Justice Cecily Strickland, in a recent court ruling, said Levant’s book promotion in 2019 via lawn “signs were election advertising.”

Levant had been fighting a $3,000 fine he received for the lawn signs. According to Strickland, the fines had nothing to do with the book’s title of content, as per Blacklock’s Reporter.

The court wrote that a “partisan book is not election advertising,” but it was the promotion of the book that was, and this happened during an election.

Levant’s book is titled The Libranos: What the media won’t tell you about Justin Trudeau’s corruption.

During the fall 2019 Canadian Federal Election, Levant promoted his new book with posters, lawn signs, billboards and other methods.

In June 2019, the federal government amended Canada’s Elections Act. The rules require third parties, including non-profit groups, register with Elections Canada if they spend more than $500 on any kind of “political advertising.” This includes any spending that boosts positions taken during election campaigns regarding issues of public policy. The new Elections Act also sets spending limits on third-party election advertising.

According to Levant, the Election Act exempts books from the new law. However, he was later fined after being investigated for the use of lawn signs.

Levant said at the time of the incident, “The day I register with the government to write a book is the day we no longer are the true north strong and free.

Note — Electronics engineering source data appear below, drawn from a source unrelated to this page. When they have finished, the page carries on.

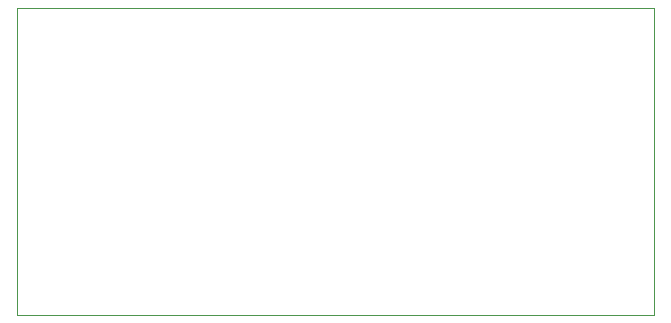
<source format=gm1>
G04 #@! TF.GenerationSoftware,KiCad,Pcbnew,6.0.10-86aedd382b~118~ubuntu18.04.1*
G04 #@! TF.CreationDate,2024-01-19T12:14:25+00:00*
G04 #@! TF.ProjectId,ReTuLaReMake,52655475-4c61-4526-954d-616b652e6b69,rev?*
G04 #@! TF.SameCoordinates,Original*
G04 #@! TF.FileFunction,Profile,NP*
%FSLAX46Y46*%
G04 Gerber Fmt 4.6, Leading zero omitted, Abs format (unit mm)*
G04 Created by KiCad (PCBNEW 6.0.10-86aedd382b~118~ubuntu18.04.1) date 2024-01-19 12:14:25*
%MOMM*%
%LPD*%
G01*
G04 APERTURE LIST*
G04 #@! TA.AperFunction,Profile*
%ADD10C,0.100000*%
G04 #@! TD*
G04 APERTURE END LIST*
D10*
X154000000Y-106380000D02*
X100000000Y-106380000D01*
X100000000Y-106380000D02*
X100000000Y-132380000D01*
X100000000Y-132380000D02*
X154000000Y-132380000D01*
X154000000Y-132380000D02*
X154000000Y-106380000D01*
M02*

</source>
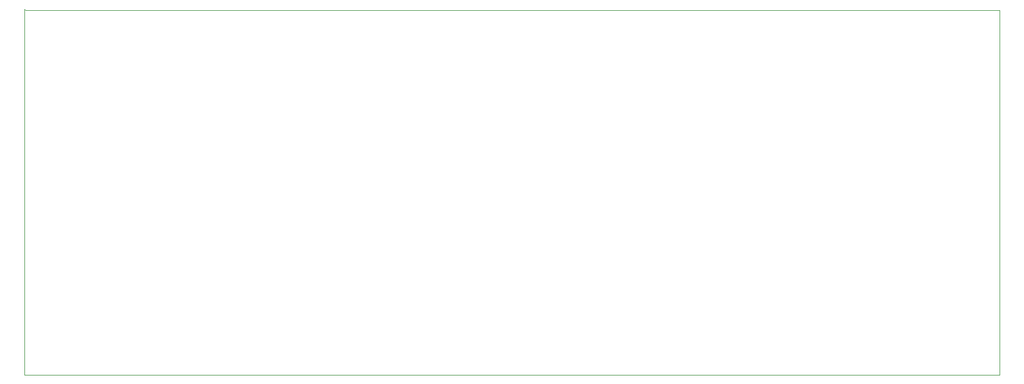
<source format=gbr>
G04*
G04 #@! TF.GenerationSoftware,Altium Limited,Altium Designer,23.3.1 (30)*
G04*
G04 Layer_Color=0*
%FSLAX44Y44*%
%MOMM*%
G71*
G04*
G04 #@! TF.SameCoordinates,EAF1F0D8-16AB-4789-B3CC-ED1B898C5CC7*
G04*
G04*
G04 #@! TF.FilePolarity,Positive*
G04*
G01*
G75*
%ADD86C,0.0254*%
D86*
X285750Y817880D02*
X287020Y816610D01*
X1738630D01*
Y273050D01*
X285750D01*
Y817880D01*
M02*

</source>
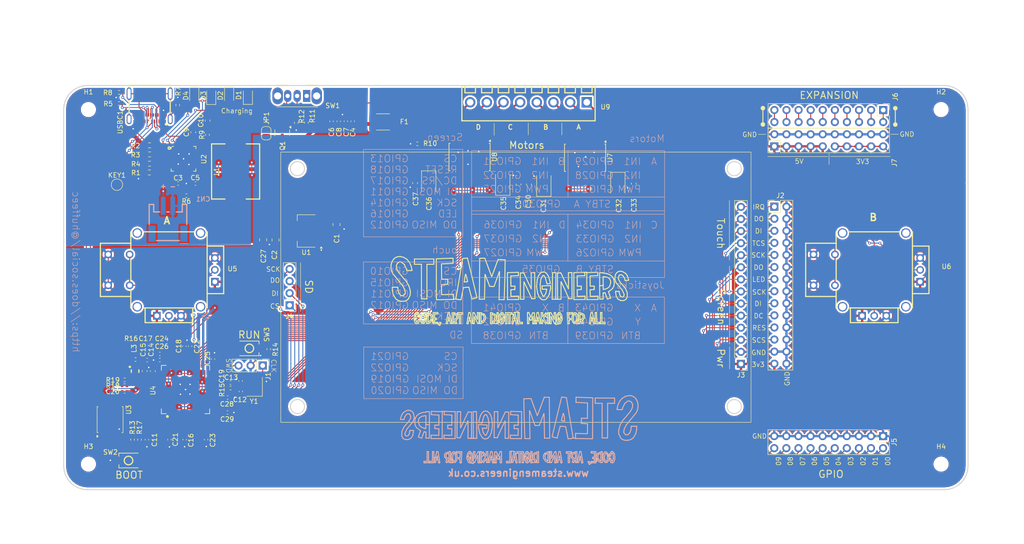
<source format=kicad_pcb>
(kicad_pcb
	(version 20240108)
	(generator "pcbnew")
	(generator_version "8.0")
	(general
		(thickness 1.6)
		(legacy_teardrops no)
	)
	(paper "A4")
	(layers
		(0 "F.Cu" signal)
		(31 "B.Cu" signal)
		(32 "B.Adhes" user "B.Adhesive")
		(33 "F.Adhes" user "F.Adhesive")
		(34 "B.Paste" user)
		(35 "F.Paste" user)
		(36 "B.SilkS" user "B.Silkscreen")
		(37 "F.SilkS" user "F.Silkscreen")
		(38 "B.Mask" user)
		(39 "F.Mask" user)
		(40 "Dwgs.User" user "User.Drawings")
		(41 "Cmts.User" user "User.Comments")
		(42 "Eco1.User" user "User.Eco1")
		(43 "Eco2.User" user "User.Eco2")
		(44 "Edge.Cuts" user)
		(45 "Margin" user)
		(46 "B.CrtYd" user "B.Courtyard")
		(47 "F.CrtYd" user "F.Courtyard")
		(48 "B.Fab" user)
		(49 "F.Fab" user)
		(50 "User.1" user)
		(51 "User.2" user)
		(52 "User.3" user)
		(53 "User.4" user)
		(54 "User.5" user)
		(55 "User.6" user)
		(56 "User.7" user)
		(57 "User.8" user)
		(58 "User.9" user)
	)
	(setup
		(pad_to_mask_clearance 0)
		(allow_soldermask_bridges_in_footprints no)
		(pcbplotparams
			(layerselection 0x00010fc_ffffffff)
			(plot_on_all_layers_selection 0x0000000_00000000)
			(disableapertmacros no)
			(usegerberextensions no)
			(usegerberattributes yes)
			(usegerberadvancedattributes yes)
			(creategerberjobfile yes)
			(dashed_line_dash_ratio 12.000000)
			(dashed_line_gap_ratio 3.000000)
			(svgprecision 4)
			(plotframeref no)
			(viasonmask no)
			(mode 1)
			(useauxorigin no)
			(hpglpennumber 1)
			(hpglpenspeed 20)
			(hpglpendiameter 15.000000)
			(pdf_front_fp_property_popups yes)
			(pdf_back_fp_property_popups yes)
			(dxfpolygonmode yes)
			(dxfimperialunits yes)
			(dxfusepcbnewfont yes)
			(psnegative no)
			(psa4output no)
			(plotreference yes)
			(plotvalue yes)
			(plotfptext yes)
			(plotinvisibletext no)
			(sketchpadsonfab no)
			(subtractmaskfromsilk no)
			(outputformat 1)
			(mirror no)
			(drillshape 1)
			(scaleselection 1)
			(outputdirectory "")
		)
	)
	(net 0 "")
	(net 1 "GND")
	(net 2 "ABUTTON")
	(net 3 "BBUTTON")
	(net 4 "-BATT")
	(net 5 "/Power/VBUS")
	(net 6 "+BATT")
	(net 7 "+5V")
	(net 8 "Net-(Q1-G)")
	(net 9 "Net-(USBC1-25)")
	(net 10 "CC2")
	(net 11 "CC1")
	(net 12 "unconnected-(USBC1-RX1--PadB10)")
	(net 13 "unconnected-(USBC1-SBU1-PadA8)")
	(net 14 "unconnected-(USBC1-TX1--PadA3)")
	(net 15 "unconnected-(USBC1-RX2+-PadA11)")
	(net 16 "unconnected-(USBC1-SBU2-PadB8)")
	(net 17 "unconnected-(USBC1-TX2--PadB3)")
	(net 18 "unconnected-(USBC1-TX2+-PadB2)")
	(net 19 "unconnected-(USBC1-RX2--PadA10)")
	(net 20 "unconnected-(USBC1-RX1+-PadB11)")
	(net 21 "unconnected-(USBC1-TX1+-PadA2)")
	(net 22 "unconnected-(CN1-Pad4)")
	(net 23 "unconnected-(CN1-Pad3)")
	(net 24 "+3V3")
	(net 25 "Net-(U2-BAT)")
	(net 26 "Net-(C4-Pad1)")
	(net 27 "Net-(C10-Pad1)")
	(net 28 "/Controller/XIN")
	(net 29 "+1V1")
	(net 30 "/Controller/VREG_AVDD")
	(net 31 "Net-(D1-A)")
	(net 32 "Net-(D1-K)")
	(net 33 "Net-(D3-K)")
	(net 34 "/Controller/GPIO23")
	(net 35 "/Controller/GPIO45_ADC5")
	(net 36 "/Controller/RUN")
	(net 37 "/Controller/GPIO47_ADC7")
	(net 38 "/Controller/GPIO46_ADC6")
	(net 39 "Net-(U2-KEY)")
	(net 40 "Net-(L1-Pad1)")
	(net 41 "Net-(U2-NTC)")
	(net 42 "Net-(U2-VSET)")
	(net 43 "Net-(U2-VTHS)")
	(net 44 "Net-(U2-RSET)")
	(net 45 "Net-(SW1-B)")
	(net 46 "/Controller/FLASH_SS")
	(net 47 "/Controller/QSPI_SS")
	(net 48 "Net-(C13-Pad1)")
	(net 49 "/Controller/XOUT")
	(net 50 "/Controller/~{USB_BOOT}")
	(net 51 "Net-(R14-Pad1)")
	(net 52 "Net-(U4-USB_DP)")
	(net 53 "unconnected-(SW1-A-Pad1)")
	(net 54 "unconnected-(U2-DPB-Pad30)")
	(net 55 "unconnected-(U2-CC2-Pad13)")
	(net 56 "unconnected-(U2-VBUSG-Pad11)")
	(net 57 "unconnected-(U2-DPA-Pad28)")
	(net 58 "unconnected-(U2-DMB-Pad29)")
	(net 59 "unconnected-(U2-CC1-Pad12)")
	(net 60 "unconnected-(U2-DMC-Pad25)")
	(net 61 "unconnected-(U2-VBUS-Pad10)")
	(net 62 "unconnected-(U2-DMA-Pad27)")
	(net 63 "unconnected-(U2-DPC-Pad26)")
	(net 64 "/Controller/QSPI_SD1")
	(net 65 "/Controller/QSPI_SD0")
	(net 66 "/Controller/QSPI_SD2")
	(net 67 "/Controller/QSPI_SD3")
	(net 68 "/Controller/QSPI_SCLK")
	(net 69 "unconnected-(U6-shell-Pad10)")
	(net 70 "unconnected-(U6-shell-Pad12)")
	(net 71 "unconnected-(U6-shell-Pad9)")
	(net 72 "unconnected-(U6-shell-Pad11)")
	(net 73 "Net-(U4-USB_DM)")
	(net 74 "unconnected-(U5-shell-Pad10)")
	(net 75 "unconnected-(U5-shell-Pad12)")
	(net 76 "unconnected-(U5-shell-Pad9)")
	(net 77 "/Controller/VREG_LX")
	(net 78 "D+")
	(net 79 "D-")
	(net 80 "AY")
	(net 81 "BY")
	(net 82 "BX")
	(net 83 "AX")
	(net 84 "BIN1")
	(net 85 "DIN2")
	(net 86 "PWMD")
	(net 87 "BIN2")
	(net 88 "DIN1")
	(net 89 "AIN2")
	(net 90 "CIN1")
	(net 91 "CIN2")
	(net 92 "PWMA")
	(net 93 "AIN1")
	(net 94 "PWMC")
	(net 95 "PWMB")
	(net 96 "B2")
	(net 97 "B1")
	(net 98 "A1")
	(net 99 "A2")
	(net 100 "C1")
	(net 101 "D2")
	(net 102 "C2")
	(net 103 "D1")
	(net 104 "/Controller/GPIO40_ADC0")
	(net 105 "GPIO_7")
	(net 106 "GPIO_8")
	(net 107 "GPIO_1")
	(net 108 "GPIO_3")
	(net 109 "GPIO_2")
	(net 110 "GPIO_5")
	(net 111 "GPIO_0")
	(net 112 "GPIO_9")
	(net 113 "GPIO_4")
	(net 114 "GPIO_6")
	(net 115 "SD_MISO")
	(net 116 "SD_SCK")
	(net 117 "SD_MOSI")
	(net 118 "SD_CS")
	(net 119 "SC_CS")
	(net 120 "SC_DC_RS")
	(net 121 "SC_SDI_MOSI")
	(net 122 "SC_TS_IRQ")
	(net 123 "SC_SDO_MISO")
	(net 124 "SC_SCK")
	(net 125 "SC_TS_CS")
	(net 126 "SC_RESET")
	(net 127 "SC_LED")
	(net 128 "STBY_A")
	(net 129 "STBY_B")
	(net 130 "SWD")
	(net 131 "SWCLK")
	(net 132 "Net-(J6-Pin_19)")
	(net 133 "Net-(J6-Pin_15)")
	(net 134 "Net-(J6-Pin_3)")
	(net 135 "Net-(J6-Pin_10)")
	(net 136 "Net-(J6-Pin_1)")
	(net 137 "Net-(J6-Pin_11)")
	(net 138 "Net-(J6-Pin_17)")
	(net 139 "Net-(J6-Pin_5)")
	(net 140 "Net-(J6-Pin_7)")
	(net 141 "Net-(J6-Pin_13)")
	(net 142 "unconnected-(U5-shell-Pad11)")
	(footprint "easyeda2kicad:QFN-80_L10.0-W10.0-P0.40-TL-EP3.4" (layer "F.Cu") (at 107.825 114.64 90))
	(footprint "easyeda2kicad:SW-SMD_L3.9-W3.0-P4.45" (layer "F.Cu") (at 121.24 105.98 180))
	(footprint "Capacitor_SMD:C_0402_1005Metric" (layer "F.Cu") (at 116.67 116.31))
	(footprint "Capacitor_SMD:C_0805_2012Metric" (layer "F.Cu") (at 126.74 83.18 -90))
	(footprint "Fuse:Fuse_1812_4532Metric_Pad1.30x3.40mm_HandSolder" (layer "F.Cu") (at 149.32 58.36 180))
	(footprint "Capacitor_SMD:C_0603_1608Metric_Pad1.08x0.95mm_HandSolder" (layer "F.Cu") (at 156.06 71.23 -90))
	(footprint "Connector_PinHeader_2.54mm:PinHeader_2x10_P2.54mm_Vertical" (layer "F.Cu") (at 254.41 55.85 -90))
	(footprint "Capacitor_SMD:C_0402_1005Metric_Pad0.74x0.62mm_HandSolder" (layer "F.Cu") (at 109.9075 71.32 180))
	(footprint "Capacitor_SMD:C_0402_1005Metric_Pad0.74x0.62mm_HandSolder" (layer "F.Cu") (at 106.2675 71.31))
	(footprint "Resistor_SMD:R_0402_1005Metric_Pad0.72x0.64mm_HandSolder" (layer "F.Cu") (at 106.19 54.82 90))
	(footprint "Resistor_SMD:R_0402_1005Metric" (layer "F.Cu") (at 95.04 112.6))
	(footprint "Capacitor_SMD:C_0603_1608Metric_Pad1.08x0.95mm_HandSolder" (layer "F.Cu") (at 179.97 71.5175 90))
	(footprint "Capacitor_SMD:C_0603_1608Metric_Pad1.08x0.95mm_HandSolder" (layer "F.Cu") (at 177.78 71.5175 90))
	(footprint "Package_SO:SSOP-24_5.3x8.2mm_P0.65mm" (layer "F.Cu") (at 191.775 65.9 -90))
	(footprint "Capacitor_SMD:C_0402_1005Metric" (layer "F.Cu") (at 107.63 125.17 -90))
	(footprint "Capacitor_SMD:C_0402_1005Metric" (layer "F.Cu") (at 113.6 108.23 90))
	(footprint "Resistor_SMD:R_0603_1608Metric_Pad0.98x0.95mm_HandSolder" (layer "F.Cu") (at 100.2625 67.14))
	(footprint "Capacitor_SMD:C_0402_1005Metric" (layer "F.Cu") (at 102.42 107.15 180))
	(footprint "Capacitor_SMD:C_0402_1005Metric" (layer "F.Cu") (at 104.45 125.17 -90))
	(footprint "Capacitor_SMD:C_0402_1005Metric" (layer "F.Cu") (at 99.71 125.17 -90))
	(footprint "Capacitor_SMD:C_0402_1005Metric" (layer "F.Cu") (at 116.65 119.47))
	(footprint "MountingHole:MountingHole_2.7mm_M2.5" (layer "F.Cu") (at 87.43 55.76))
	(footprint "Capacitor_SMD:C_0603_1608Metric_Pad1.08x0.95mm_HandSolder" (layer "F.Cu") (at 109.465625 60.524375 90))
	(footprint "Connector_PinHeader_2.54mm:PinHeader_1x14_P2.54mm_Vertical" (layer "F.Cu") (at 224.52 109.25 180))
	(footprint "Capacitor_SMD:C_0402_1005Metric" (layer "F.Cu") (at 102.43 108.44 180))
	(footprint "MountingHole:MountingHole_2.7mm_M2.5" (layer "F.Cu") (at 266.57 55.76))
	(footprint "Capacitor_SMD:C_0402_1005Metric_Pad0.74x0.62mm_HandSolder" (layer "F.Cu") (at 141.51 58.2175 90))
	(footprint "Package_SO:SOIC-8_5.23x5.23mm_P1.27mm" (layer "F.Cu") (at 91.98 120.96 90))
	(footprint "easyeda2kicad:IND-SMD_L11.6-W10.1" (layer "F.Cu") (at 118.35 68.78 90))
	(footprint "Resistor_SMD:R_0402_1005Metric" (layer "F.Cu") (at 98.15 125.17 -90))
	(footprint "Resistor_SMD:R_0402_1005Metric_Pad0.72x0.64mm_HandSolder" (layer "F.Cu") (at 93.8625 52.15 180))
	(footprint "Resistor_SMD:R_0402_1005Metric" (layer "F.Cu") (at 112.445625 61.066875 90))
	(footprint "easyeda2kicad:CONN-TH_8P-P3.50_DORABO_DB125-3.5-8P-GN-S"
		(layer "F.Cu")
		(uuid "5aadc576-4f0a-476b-aa99-baca206bf132")
		(at 179.88 54.23 180)
		(property "Reference" "U9"
			(at -16.16 -0.99 0)
			(layer "F.SilkS")
			(uuid "9008a134-a5bc-440e-8d4d-d8f288ac65f8")
			(effects
				(font
					(size 1 1)
					(thickness 0.15)
				)
			)
		)
		(property "Value" "DB125-3.5-8P-GN-S"
			(at 0 4 0)
			(layer "F.Fab")
			(uuid "d44d0f32-a107-425a-975d-994d88bfb30c")
			(effects
				(font
					(size 1 1)
					(thickness 0.15)
				)
			)
		)
		(property "Footprint" "easyeda2kicad:CONN-TH_8P-P3.50_DORABO_DB125-3.5-8P-GN-S"
			(at 0 0 0)
			(layer "F.Fab")
			(hide yes)
			(uuid "034930be-b4af-47ce-a21e-fd619c0ff91e")
			(effects
				(font
					(size 1.27 1.27)
					(thickness 0.15)
				)
			)
		)
		(property "Datasheet" ""
			(at 0 0 0)
			(layer "F.Fab")
			(hide yes)
			(uuid "24fb871c-7954-42e6-b294-d4db6b9dc53d")
			(effects
				(font
					(size 1.27 1.27)
					(thickness 0.15)
				)
			)
		)
		(property "Description" ""
			(at 0 0 0)
			(layer "F.Fab")
			(hide yes)
			(uuid "2ea5e39c-52a2-4dd0-afff-57187d912bf4")
			(effects
				(font
					(size 1.27 1.27)
					(thickness 0.15)
				)
			)
		)
		(property "LCSC Part" "C5184954"
			(at 0 0 180)
			(unlocked yes)
			(layer "F.Fab")
	
... [1658565 chars truncated]
</source>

And if Elections Canada’s commissioners are stupid enough to prosecute me for writing, publishing, and promoting a book about an election during an election, then that’s an important fight to have.”

Levant, a well-known Canadian media personality and political activist, also said in early 2020 he was being investigated because he chose to publish the book critical of Trudeau during the 2019 election and for not “registering” his book with the government to promote it.

He even posted portions of a video in which he secretly recorded himself being interviewed by government agents regarding his book.

Elections Act rules mandate that all election campaign activity be regulated, though section 349 permits the “distribution of a book or the promotion of the sale of a book.”

However, the Elections Commissioner ruled that Levant’s book promoting lawn signs was not a book promotion but was timed to attack Trudeau during the election.

“It is clear the so-called book exemption applies only in relation to a book that would have been published whether or not the election was called,” the commissioner said at the time.

Levant launched his book two days before the 2019 federal election.

“There is little doubt the lawn signs were intended to, and did, oppose a registered party,” federal investigators wrote at the time.

“That they may also have been intended to promote the referenced book during the election period does not change the fact,” they added.

In 2021, Levant’s lawyers argued that the case involved free speech, saying Canada’s “Charter guarantees ‘freedom of thought, belief, opinion and expression including freedom of the press and other media of communication.’”

“Among other things, this protection promotes participation in social and political decision making and denies the state the power to suppress opinion and commentary,” they added.

Trudeau won the 2019 Canadian Federal Election by a narrow margin over his main conservative rival, then-party leader Andrew Scheer.